President Donald Trump will reportedly name Larry Kudlow head of the National Economic Council. For fans of pro-growth policies — deregulation, low taxation and open trade — it’s great news for obvious reasons. Kudlow has been a decades’ long champion of these ideas and those with coherent philosophies tend to offer some stability and continuity. This administration could use more of those things, not less.
Kudlow is also a noticeable upgrade over the outgoing Gary Cohn, not only because the former has been a far more consistent voice for free markets — Cohn’s support of carbon tax and a VAT tax, and his rumored moderating disposition on tax reform were all worrisome clues — but because the former TV host and syndicated columnist is better equipped to sell those ideas to the public and lawmakers.
Kudlow, it’s been reported, also played a role in persuading senators to support tax reform despite the intense political opposition and hysterical warnings about the bill’s homicidal intent and supposed enduring unpopularity. Kudlow’s problem with the Trump tax bill was that it wasn’t cut enough on the individual side.
Of course, the hardest sell might be the president himself. “We don’t agree on everything, but in this case I think that’s good,” Trump said of Kudlow this week. “I want to have different opinions. We agree on most. He now has come around to believing in tariffs as a negotiating point.” Trump hired Kudlow even though only last week he co-wrote a piece for National Review arguing that imposing tariffs on steel and aluminum imports was tantamount to imposing sanctions on your own country — “a crisis of logic.” Kudlow, a former White House budget aide for Ronald Reagan, has long held positions on NAFTA and trade in general that are diametrically opposed to the president’s. Which undermines the idea that Trump is rigidly opposed to any dissent within the administration.
And if tariffs are, indeed, merely a “negotiating point,” that’s good news.
But while Kudlow immediately restores some balance in a White House that’s picked up the protectionist rhetoric lately, it’s highly unlikely that the propelling idea of Trump’s electoral success will be shelved simply because the president tapped a new adviser, no matter how convincing or compelling his arguments might be.
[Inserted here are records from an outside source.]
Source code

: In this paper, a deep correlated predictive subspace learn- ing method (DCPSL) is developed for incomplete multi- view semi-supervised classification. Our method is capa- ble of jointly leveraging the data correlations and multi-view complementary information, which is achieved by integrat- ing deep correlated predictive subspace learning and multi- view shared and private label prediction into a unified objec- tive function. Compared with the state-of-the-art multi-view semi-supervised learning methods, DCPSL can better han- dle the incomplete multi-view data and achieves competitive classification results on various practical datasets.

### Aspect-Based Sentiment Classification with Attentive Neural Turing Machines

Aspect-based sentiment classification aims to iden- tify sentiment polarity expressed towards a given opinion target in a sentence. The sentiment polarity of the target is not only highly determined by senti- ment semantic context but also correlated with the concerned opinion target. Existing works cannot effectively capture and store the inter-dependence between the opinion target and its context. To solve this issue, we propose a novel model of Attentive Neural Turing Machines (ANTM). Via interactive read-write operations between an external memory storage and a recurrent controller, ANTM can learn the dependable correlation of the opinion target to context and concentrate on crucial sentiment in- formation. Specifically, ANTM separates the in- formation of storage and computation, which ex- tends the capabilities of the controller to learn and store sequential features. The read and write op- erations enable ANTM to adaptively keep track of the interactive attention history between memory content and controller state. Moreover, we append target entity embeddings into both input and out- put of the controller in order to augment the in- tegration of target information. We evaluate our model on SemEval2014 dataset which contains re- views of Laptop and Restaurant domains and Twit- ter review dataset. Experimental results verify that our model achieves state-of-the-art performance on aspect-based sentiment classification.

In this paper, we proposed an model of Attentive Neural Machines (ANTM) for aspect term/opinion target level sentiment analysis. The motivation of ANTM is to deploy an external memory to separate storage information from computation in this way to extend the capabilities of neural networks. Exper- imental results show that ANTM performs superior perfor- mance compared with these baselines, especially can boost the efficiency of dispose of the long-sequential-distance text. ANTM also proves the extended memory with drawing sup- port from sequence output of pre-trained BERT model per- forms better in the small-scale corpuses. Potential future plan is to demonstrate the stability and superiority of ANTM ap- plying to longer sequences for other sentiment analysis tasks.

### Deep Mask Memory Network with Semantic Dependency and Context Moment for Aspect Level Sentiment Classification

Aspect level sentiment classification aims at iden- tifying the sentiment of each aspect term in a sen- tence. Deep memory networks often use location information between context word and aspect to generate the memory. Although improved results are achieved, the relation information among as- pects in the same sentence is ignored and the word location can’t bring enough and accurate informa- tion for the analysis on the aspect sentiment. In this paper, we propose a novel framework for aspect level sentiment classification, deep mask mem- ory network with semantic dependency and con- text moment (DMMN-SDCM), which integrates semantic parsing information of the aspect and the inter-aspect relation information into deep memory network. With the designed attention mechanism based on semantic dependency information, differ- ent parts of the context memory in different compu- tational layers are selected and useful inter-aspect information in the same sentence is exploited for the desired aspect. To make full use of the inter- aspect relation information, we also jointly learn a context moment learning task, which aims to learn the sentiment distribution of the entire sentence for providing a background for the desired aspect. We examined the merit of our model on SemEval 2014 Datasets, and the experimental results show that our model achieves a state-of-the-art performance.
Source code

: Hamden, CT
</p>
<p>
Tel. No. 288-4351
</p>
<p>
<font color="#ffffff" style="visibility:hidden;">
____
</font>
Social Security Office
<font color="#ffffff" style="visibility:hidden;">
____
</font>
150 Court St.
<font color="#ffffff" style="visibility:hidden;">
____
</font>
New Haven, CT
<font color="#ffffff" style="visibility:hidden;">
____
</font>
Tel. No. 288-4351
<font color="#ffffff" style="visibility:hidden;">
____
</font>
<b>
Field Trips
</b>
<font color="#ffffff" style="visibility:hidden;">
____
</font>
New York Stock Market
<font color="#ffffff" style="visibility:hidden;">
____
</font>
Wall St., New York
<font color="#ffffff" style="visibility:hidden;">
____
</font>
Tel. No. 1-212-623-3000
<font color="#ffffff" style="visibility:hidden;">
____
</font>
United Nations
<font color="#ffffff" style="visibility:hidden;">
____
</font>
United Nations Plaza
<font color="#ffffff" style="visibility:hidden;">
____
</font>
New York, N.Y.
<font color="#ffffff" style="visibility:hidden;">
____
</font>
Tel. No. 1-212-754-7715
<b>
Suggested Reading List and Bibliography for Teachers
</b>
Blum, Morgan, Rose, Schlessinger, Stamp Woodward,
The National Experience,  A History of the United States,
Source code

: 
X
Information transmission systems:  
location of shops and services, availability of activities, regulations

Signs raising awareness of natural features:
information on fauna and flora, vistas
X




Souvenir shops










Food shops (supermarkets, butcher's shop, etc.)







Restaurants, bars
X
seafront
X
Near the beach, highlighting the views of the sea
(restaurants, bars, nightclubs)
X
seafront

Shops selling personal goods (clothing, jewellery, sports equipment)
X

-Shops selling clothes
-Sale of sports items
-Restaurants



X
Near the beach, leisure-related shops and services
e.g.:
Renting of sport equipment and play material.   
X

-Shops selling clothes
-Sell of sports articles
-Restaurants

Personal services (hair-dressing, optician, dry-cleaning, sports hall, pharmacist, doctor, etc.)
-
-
It’s worth considering, however, that Kudlow might mitigate some of the worst inclinations of the protectionist wing. Certainly his presence doesn’t hurt.
Tariffs, though important, aren’t everything. And on most issues, Trump has displayed a surprisingly traditional fiscal conservatism. Cohn, it seems, would have been much more liable to push Trump towards yielding on economic issues for a deal.
The hardest hit by the news have been liberal pundits who are, despite all the talk of the Trumpocalypse, far more predisposed to be fans of the president’s big government inclinations than that of old-school fiscal conservatism. Many liberal columnists have already lined up to point out that Kudlow has made some bad predictions in the past. It’s worth remembering that this puts him on par with just about every other economist who’s ever appeared on TV or written a column or worked for government. Kudlow’s rosy predictions seem predicated on an optimistic view that fails to consider the unpredictability of markets and the unpredictability of world events. Economists, all of them, should stop trying to be seers.
But the idea that a failure to forecast a recession should disqualify anyone who’s been right about the big ideas from a job Washington seems to be one reserved exclusively for fiscal conservatives. And watching the agitated reaction from proponents of high taxes and highly regulated, top-down economics — like Jonathan Chait or Paul Krugman, for instance — should imbue conservatives with optimism that Trump has made the right choice.